Special Occasion Wine (from $15 to $50)
NV Miguel Torres Santa Digna Estelado, Rosé Sparking, Maule Valley DO, Chile ($22): 100% País. This is just one of the examples of how the Torres family was able to pioneer quality winemaking in other countries, such as Chile. País is an old variety that was planted in Chile around the 16th century, believed to have come from Peru, and was not taken seriously until Torres started making this elegant, traditional sparking wine that has nice precision. Delicate bubbles with lively fruit of wild strawberries layered with toasted spice and a zing of Seville orange on the finish. A lovely sparkler for a modest price. Also, this wine is Fair Trade Certified.

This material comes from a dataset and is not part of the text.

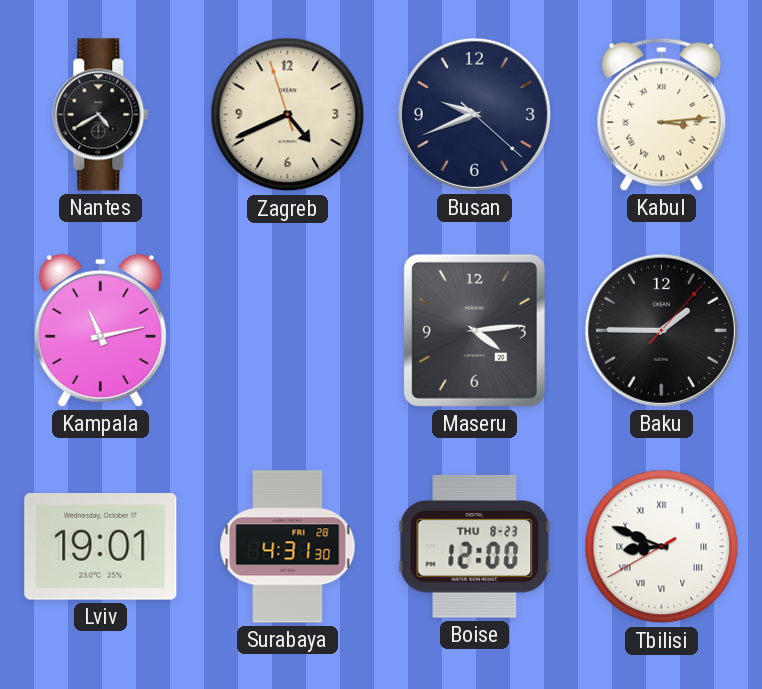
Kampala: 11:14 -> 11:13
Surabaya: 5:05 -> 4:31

2012 Vigno, Carignan, Maule Valley DO, Chile ($33): Majority Carignan from dry-farmed 60-year old vines with some Cabernet Sauvignon. From the first taste, this wine was a show stopper… deliciously decadent with rich blackberry jam, licorice and chocolate yet still rustically interesting with savage and forest-y hints that had a surprisingly mouthwatering finish.
Fantasy Wine (over $50)
2014 Concha y Toro, Don Melchor, Cabernet Sauvignon, Puente Alto DO in Maipo Valley, Chile ($95) One of the great iconic wines of Maipo, Chile. 92% Cabernet Sauvignon and 8% Cabernet Franc from their vineyard in the Puente Alto DO, 313 acres (127 hectares) in size, that is 2132 feet high in altitude (650 meters) and on some of the oldest terraces at the foot of the Andes Mountains. This wine is a great example of how the best of Chile can find the balance between power and finesse with ripe blackberry and plum flavors that still have an uplifting freshness with orange peel and floral notes. This 2014 displays high quality tannins that give some fleshy qualities on the palate, balanced with a bit of structure. Drinking well now after a couple hours of decanting, but my God will it just get better and better over the next 15 years because of the shear concentration and balance of this wine.